En progresión aritmética, conforme aumenta la cantidad de alcohol ingerido aumentan las ganas de cortejar a la niña de al lado, o a la que te viene soportando desde casa los nervios del primer día de Feria. Por sevillanas, rumbas o desafinando algún estribillo ellos y ellas continúan la velada, acercando posturas y bailando como pueden. Cuando caiga la tarde alguno de los dos obedecerá la orden de aquella camiseta: Éntrame tú, que a mi me da palo.

Ayer fue también sábado ,y además festivo en toda España, por lo que la segunda o tercera –uno pierde la cuenta– Operación Salida se dejó notar también en el paisanaje de la ciudad. Unos intentaban llegar al hotel arrastrando enormes maletas, otros se paseaban alrededor de la plaza de toros y, los más despistados, se lanzaban a las calles en busca de algo de ambiente desde las once de la mañana.

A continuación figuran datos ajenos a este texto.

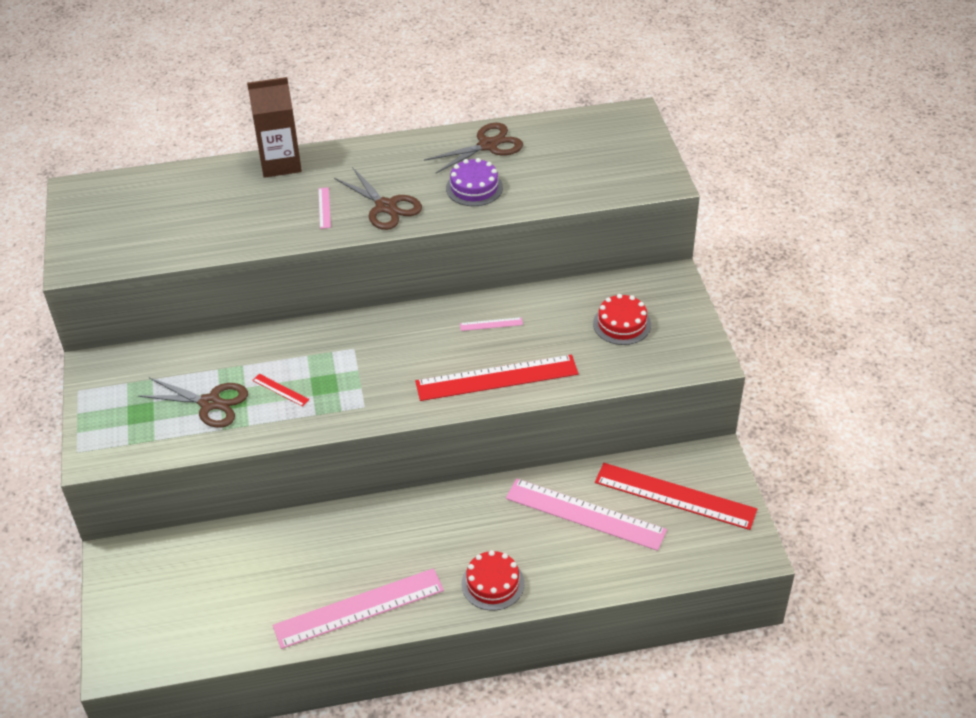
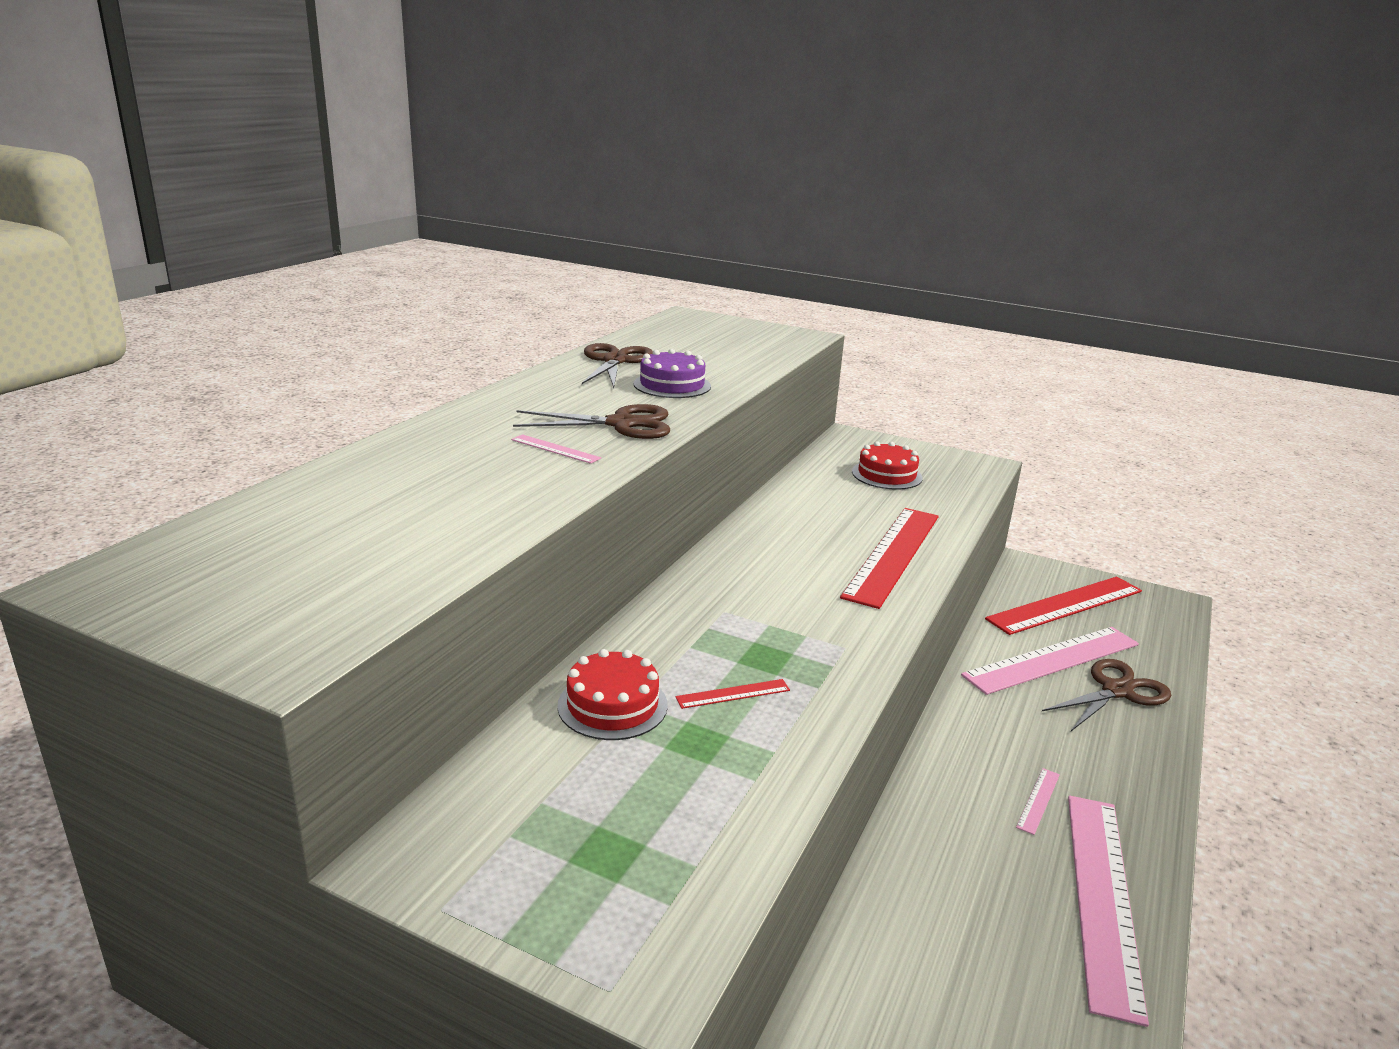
camera: 55 degrees left, 20 degrees down
(210, 403) = (680, 767): brown scissors -> brown scissors (1116, 691)
(280, 163) = (413, 440): brown carton -> none
(491, 324) = (799, 525): pink ruler -> pink ruler (1038, 800)
(492, 583) = (1123, 764): red cake -> red cake (612, 705)

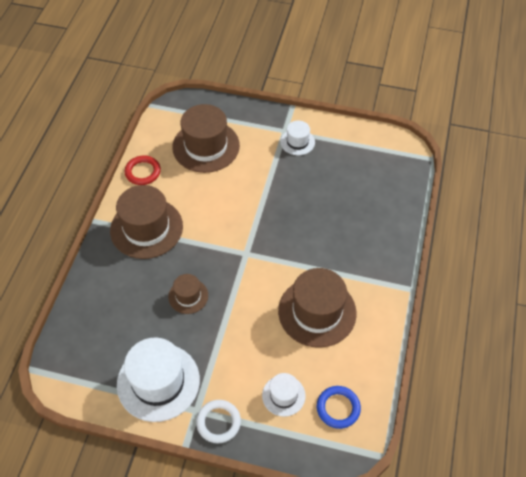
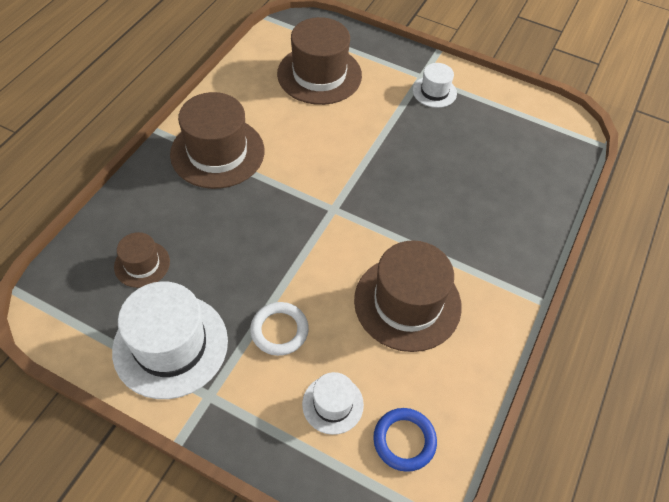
camera: 10 degrees right, 0 degrees up
(143, 172) = (234, 88): red ring -> none
(188, 296) = (244, 245): brown hat -> brown hat (142, 264)
(218, 422) = (233, 419): white ring -> white ring (279, 330)

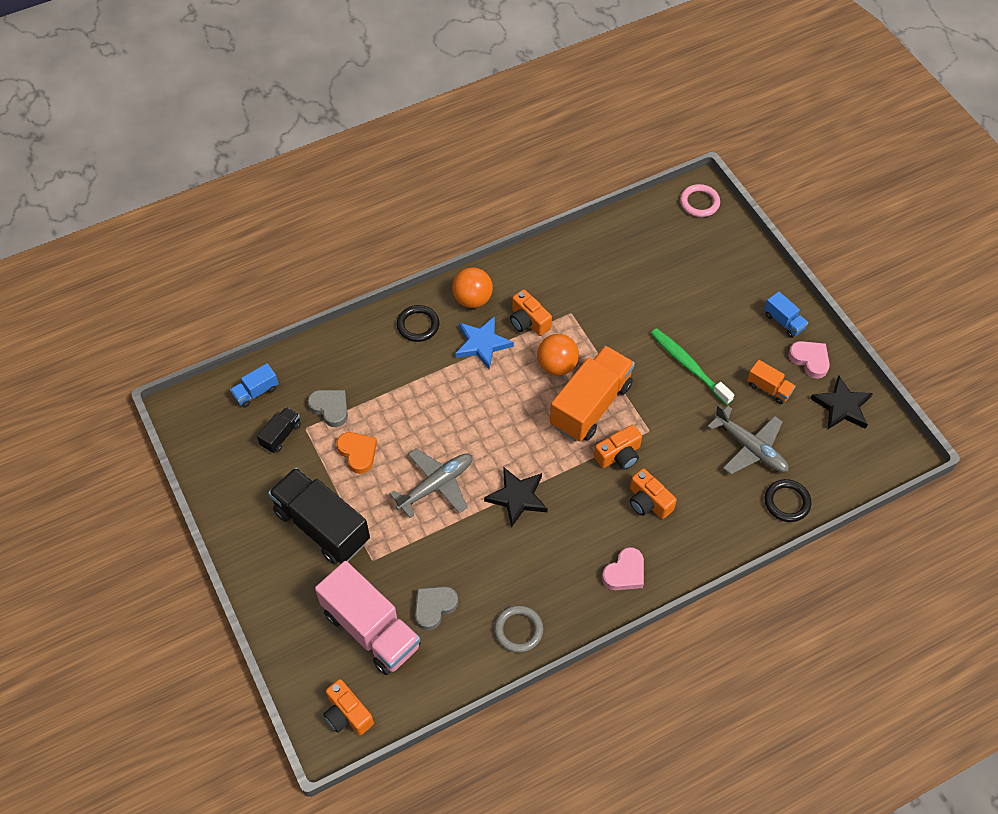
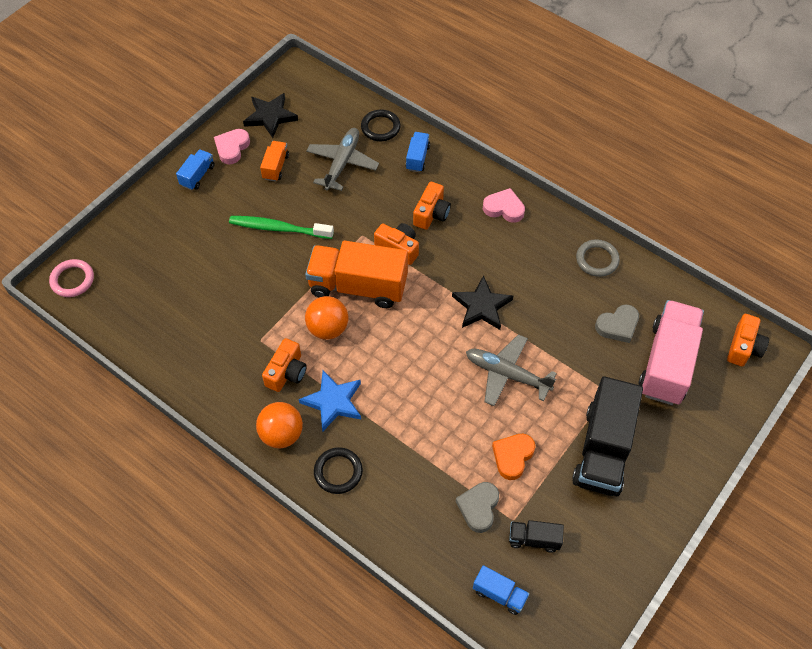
camera: 115 degrees left, 0 degrees up
(434, 607) = (618, 326): grey heart -> grey heart turned 45 degrees counterclockwise
(688, 366) = (278, 228): green toothbrush -> green toothbrush turned 75 degrees clockwise
(729, 520) = (417, 158): none -> blue truck

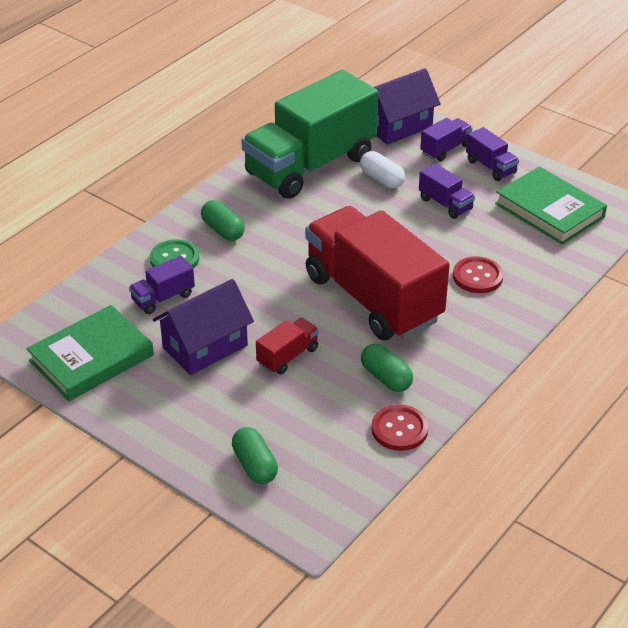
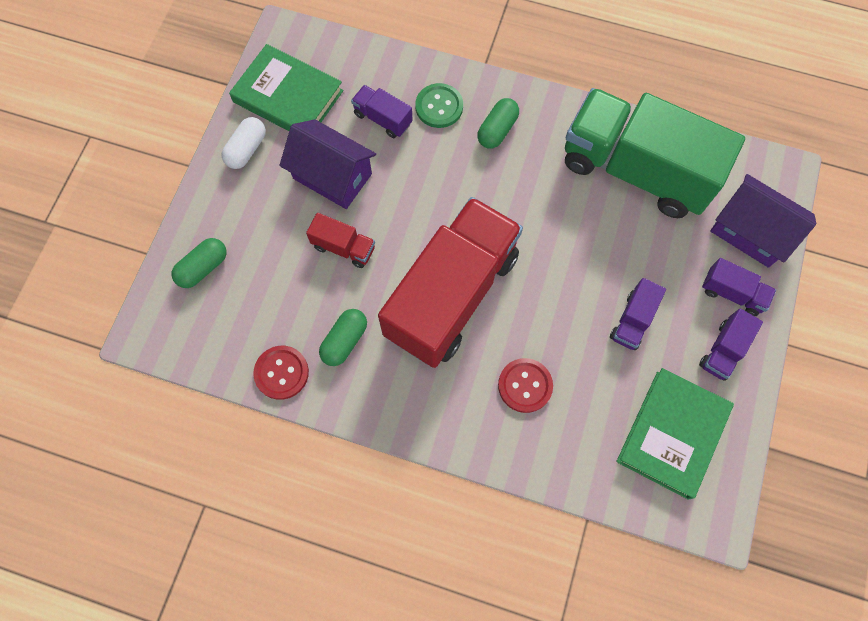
camera: 70 degrees right, 30 degrees up
(381, 179) = (645, 245): white capsule -> white capsule (247, 149)

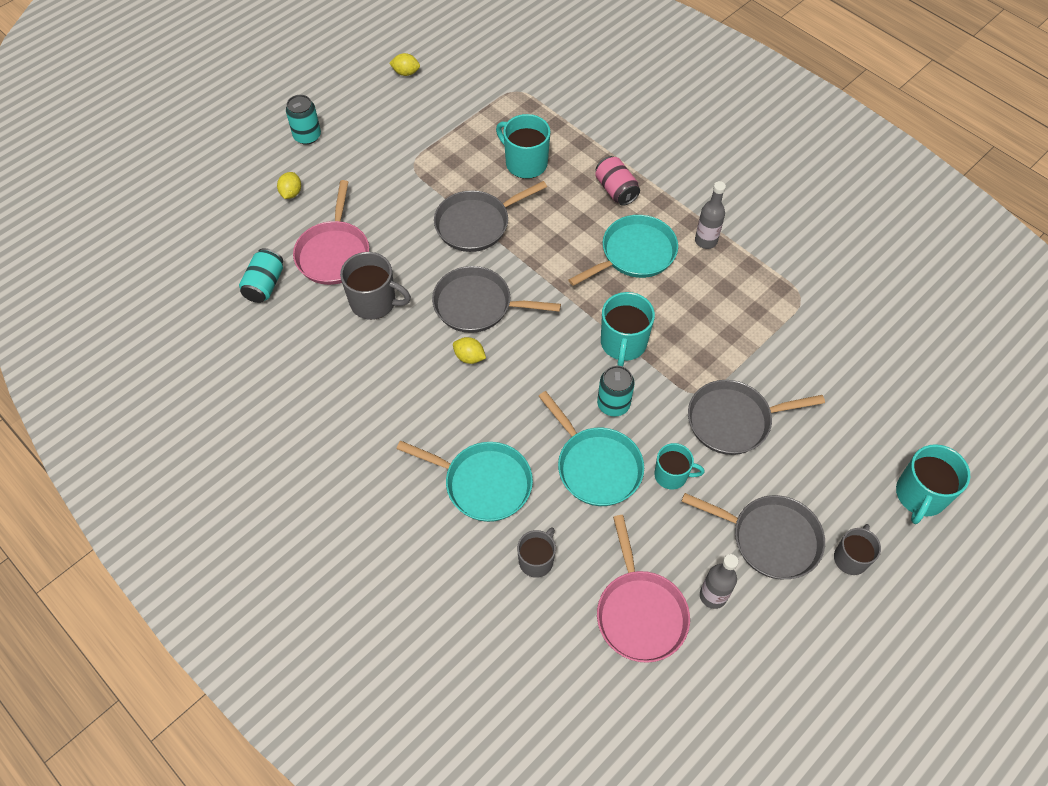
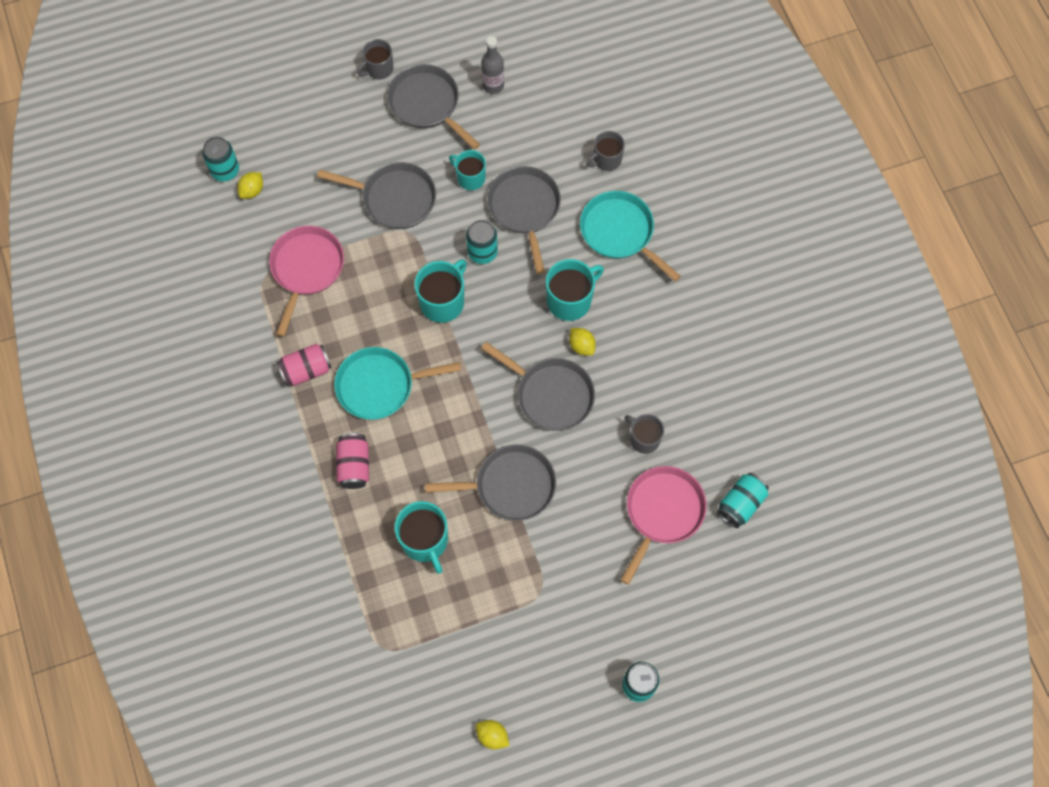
camera: 155 degrees left, 10 degrees up
(291, 193) = (681, 609): yellow lemon -> yellow lemon (252, 190)
(374, 302) = (644, 439): grey mug -> grey mug, size x0.65
(596, 466) = (525, 209): turquoise pan -> grey pan
(640, 613) = (551, 96): pink pan -> pink pan (306, 269)
(706, 241) = (306, 370): grey bottle -> pink can
(915, 377) = (225, 170): none -> turquoise can
(920, 495) = (296, 87): turquoise mug -> turquoise mug (570, 300)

Puede que fuera su primera vez y que nadie les advirtiera de que, tras una larga noche de fuegos, Málaga no despierta sus farolillos y banderillas hasta bien entrado el mediodía. A lo mejor intentaran (ilusos) disfrutar de unos apacibles días en la ciudad entre visitas a La Catedral, La Alcazaba y el Museo Picasso, y, encima, comer bien en alguna taberna del centro. Los planes se irían al traste en cuestión se segundos.

Porque del 15 al 23 de agosto Málaga es sólo un tipo de ciudad, la que bebe y come a deshora, y la que muere bailando en la calle. Hoy más de lo mismo.